Opet nasıl 80 darbesinin yarattığı krizde işini bırakmak zorunda kalan bir öğretmenin başarı ürünüyse Koton da Körfez krizinin meyvesi... Burada da yine bir öğretmen ve asker eşi var. Gülden Yılmaz ve Yılmaz Yılmaz. Yaz tatilinde bir giyim mağazası açıyorlar. İşler iyi gidiyor, Gülden Yılmaz kendi işini bırakıp tüm enerjisini mağazaya veriyor. O sırada dünyada gündemin başaktörü Körfez krizi. Türkiye de krizden nasibini almış. Ekonomi kötü, şirketler sıkıntıda. Tekstil fabrikaları bir bir batıyor. İflas edenlerin mallarını almak Gülden Yılmaz’a iyi bir seçenek olarak görünüyor. Ancak kriz derinleştikçe mal aldıkları yerler iyice azalıyor ve ürün sıkıntısı doğmaya başlıyor. Ürün yoksa satış da yok. Peki ne yapacaklar? Çift pes etmemeyi seçiyor, “Ürün yoksa biz üretiriz” deyip yola koyuluyorlar, Koton markasının temelleri atılıyor.
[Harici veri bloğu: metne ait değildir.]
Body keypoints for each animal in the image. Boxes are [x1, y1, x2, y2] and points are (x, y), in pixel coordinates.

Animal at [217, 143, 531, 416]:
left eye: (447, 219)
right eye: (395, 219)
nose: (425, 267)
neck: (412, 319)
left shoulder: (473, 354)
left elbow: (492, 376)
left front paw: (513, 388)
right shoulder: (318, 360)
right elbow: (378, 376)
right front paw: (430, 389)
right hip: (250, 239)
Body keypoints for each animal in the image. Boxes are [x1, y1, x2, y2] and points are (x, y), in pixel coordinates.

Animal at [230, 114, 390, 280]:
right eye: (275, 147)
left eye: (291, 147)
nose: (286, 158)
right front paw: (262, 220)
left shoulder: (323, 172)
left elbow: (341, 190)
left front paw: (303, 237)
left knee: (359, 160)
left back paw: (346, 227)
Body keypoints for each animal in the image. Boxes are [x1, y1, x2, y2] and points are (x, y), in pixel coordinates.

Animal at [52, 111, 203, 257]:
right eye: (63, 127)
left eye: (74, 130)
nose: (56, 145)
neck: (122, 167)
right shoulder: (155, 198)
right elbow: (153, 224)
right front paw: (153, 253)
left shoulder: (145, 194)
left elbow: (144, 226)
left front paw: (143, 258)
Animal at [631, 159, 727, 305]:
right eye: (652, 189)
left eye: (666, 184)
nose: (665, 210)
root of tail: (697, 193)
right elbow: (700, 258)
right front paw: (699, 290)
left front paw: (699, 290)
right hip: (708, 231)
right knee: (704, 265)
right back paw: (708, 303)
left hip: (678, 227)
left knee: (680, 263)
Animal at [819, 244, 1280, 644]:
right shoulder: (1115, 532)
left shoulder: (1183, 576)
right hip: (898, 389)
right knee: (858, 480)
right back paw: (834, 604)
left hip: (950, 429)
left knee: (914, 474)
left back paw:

BÜTÜN GİRİŞİMCİLER FAKİR DEĞİL
Nef’in sahibi Erden Timur, şirketini 28 yaşında kurup 33’ünde Forbes’in ‘En Zengin 100 Türk’ listesine girmiş. Varlıklı bir ailesi, iyi bir eğitimi var. Ama hayali iş dünyası değil, politika. Hukuk fakültesini bitirip politikacı mezunlarıyla tanınan London School of Economics’i seçiyor. Londra’daki okul arkadaşları, bir olay olduğunda “Dur senin sicilin bozulmasın, sen politikacı olacaksın” diye telkinde bulunuyor. O meşhur laftaki gibi, hayat siz gelecek için planlar yaparken başınıza gelenlerdir. Baba Musa Timur kalp rahatsızlığı geçirince Erden Timur, Mersin’e dönüyor. İşler yoluna girince Londra’ya gidecek. O dönem Musa Timur müteahhitlere arsa veriyor, inşaat işinde değil. Müteahhitlerden biri inşaatı bitiremeyince projeyi Erden Timur alıyor. 22 yaşında Mersin’de ilk inşaatına başlıyor. Başlayış o başlayış…
Sosyal Yayınları’ndan çıkan kitapta Ahmet Nazif Zorlu, Sadettin Saran, Erden Timur, Hamdi Akın ile Fikret ve Nurten Öztürk, Gülden ve Yılmaz Yılmaz çiftlerinin hikâyeleri var.